Obesity and extreme obesity may reduce life expectancy by up to 8 years and may rob adults of as many as 19 years of healthy life due to development of type 2 diabetes and cardiovascular disease (CVD), according to new data published in The Lancet Diabetes & Endocrinology.
“Our computer modeling study shows that obesity is associated with an increased risk of developing cardiovascular disease (including heart disease and stroke) and diabetes that will, on average, dramatically reduce an individual’s life expectancy and the healthy life-years free from living with these chronic illnesses compared with people of normal weight,” Steven A. Grover, MD, lead author and professor of medicine at McGill University and clinical epidemiologist at the Research Institute of the McGill University Health Centre in Montreal, said in a press release.
Grover and colleagues evaluated data on 3,992 white participants with available complete risk factor data and fasting glucose concentrations in the U.S. National Health and Nutrition Examination Survey (NHANES) 2003-2010.
For the study, the contribution of overweight and obesity to years of life lost and healthy years of life lost in adults aged 20 to 79 years were compared with those lost in normal-weight adults.
Results revealed a positive association between excess body weight and risk factors for CVD and type 2 diabetes. The effect of excess weight on years of life lost was most prominent for younger adults and decreased with increasing age, the researchers found.
For obese men (BMI ranging from 30 to 34), years of life lost ranged from 0.8 years (95% CI, 0.2-1.4) for those aged 60 to 79 years to 5.9 years (95% CI, 4.4-7.4) for those aged 20 to 39 years.
For very obese men (BMI of 35 or higher), years of life lost ranged from 0.9 (95% CI, 0-1.8) in the older age group to 8.4 years (95% CI, 7.0-9.8) in the younger age group.
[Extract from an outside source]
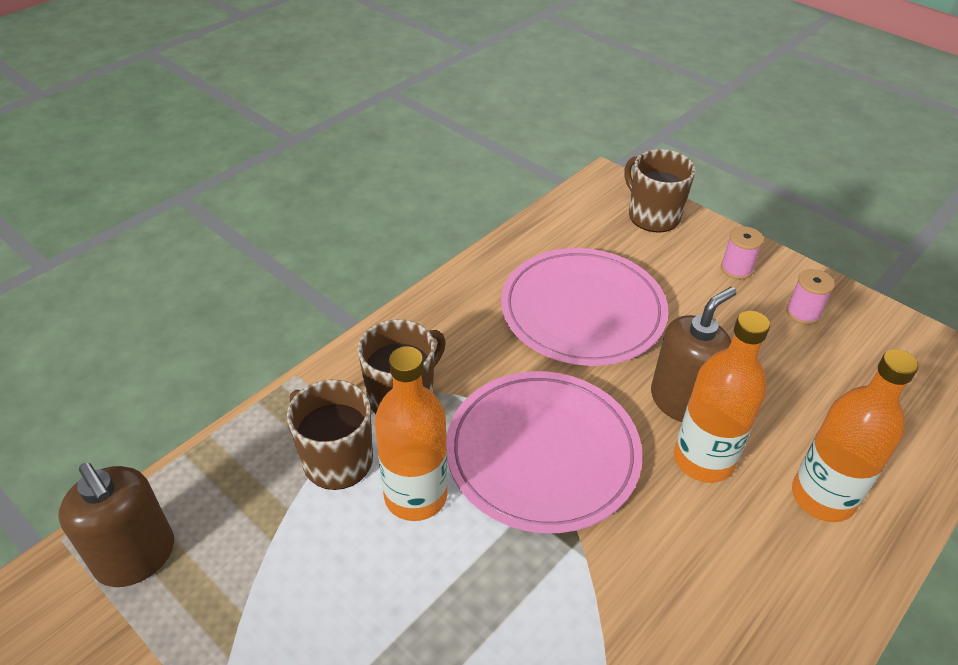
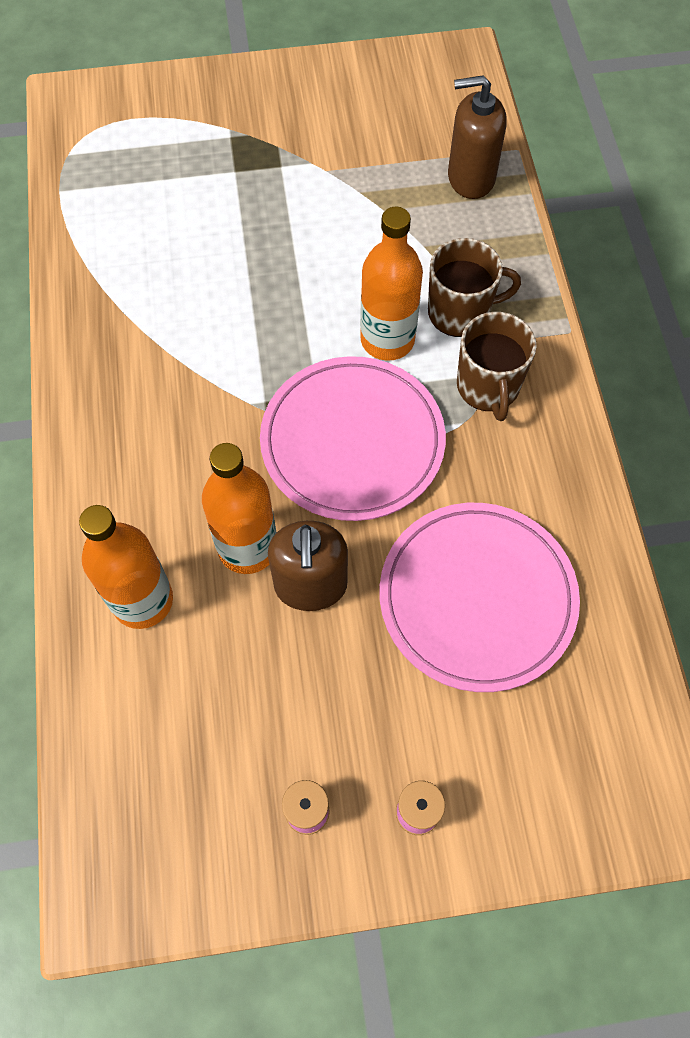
camera: 130 degrees right, 20 degrees up
(652, 216) = (570, 809): brown mug -> none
For overweight men (BMI ranging from 25 to 29), however, losses were smaller and sometimes negligible.
Likewise, for very obese women, years of life lost ranged from 0.9 years (95% CI, 0.1-1.7) in those aged 60 to 79 years to 6.1 years (95% CI, 4.6-7.6) for those aged 20 to 39 years.
The researchers also found that years of healthy life, defined as years free of obesity-associated CVD and diabetes, were to two to four times greater than total years of life lost across all age groups and body weight categories.
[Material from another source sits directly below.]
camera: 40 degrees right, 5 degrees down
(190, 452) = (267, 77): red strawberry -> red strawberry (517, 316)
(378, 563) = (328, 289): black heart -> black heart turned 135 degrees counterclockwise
The greatest losses were observed in adults aged 20 to 29 years, reaching about 19 years for very obese men and women, according to the data.
“These clinically meaningful calculations should prove useful for obese individuals and health professionals to better appreciate the scale of the problem and the substantial benefits of a healthier lifestyle, including changes to diet and regular physical activity,” Dr. Grover said.
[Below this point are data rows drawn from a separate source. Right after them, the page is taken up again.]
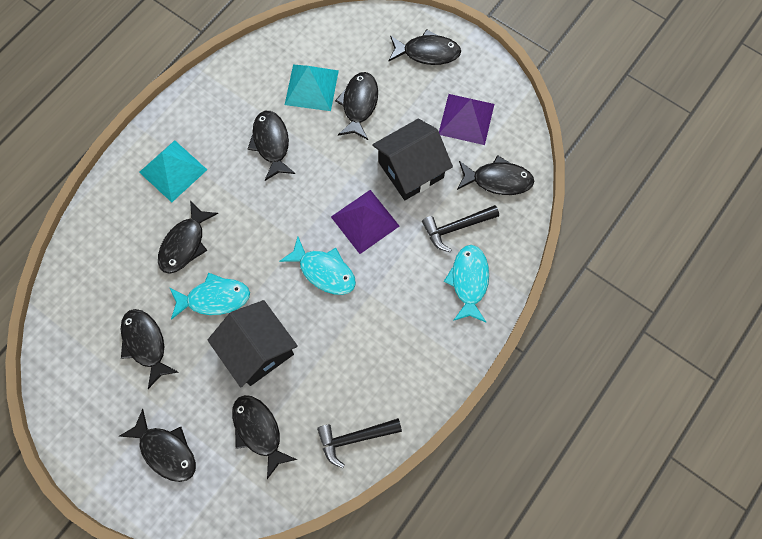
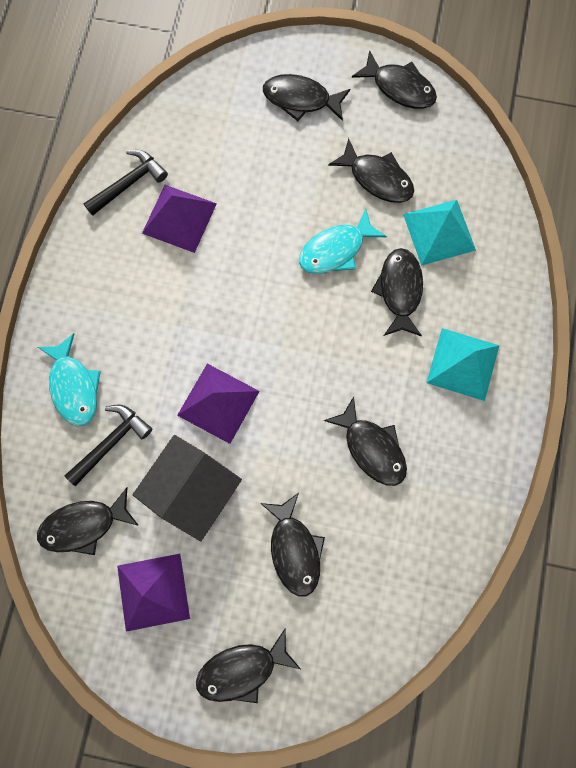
camera: 155 degrees right, 5 degrees up
(258, 350) = (263, 220): black house -> none
(259, 431) = (223, 151): black fish -> black fish (399, 88)
(311, 87) = (364, 545): turquoise pyramid -> turquoise pyramid (439, 232)
(324, 271) = (236, 327): turquoise fish -> none
(326, 385) = (179, 218): none -> purple pyramid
In a linked comment, Edward Gregg, MD, chief of the Epidemiology and Statistics Branch in the Division of Diabetes Translation at the CDC, noted that more data are needed to inform decision-making among health care providers as well as policymakers.
“Meaningful metrics are needed for education, counseling, and health promotion. Some aspects of the clinical use of such estimates warrant further examination, and the ability of composite measures to differentiate the effect of small differences in thresholds of obesity levels is unclear,” Dr. Gregg wrote.
“This … might place a higher premium on decision-making methods that can simultaneously take a lifecourse perspective, incorporate interventions, and consider individual differences so that clinicians and public health leaders alike can effectively tackle the next phases of the obesity and diabetes epidemics.”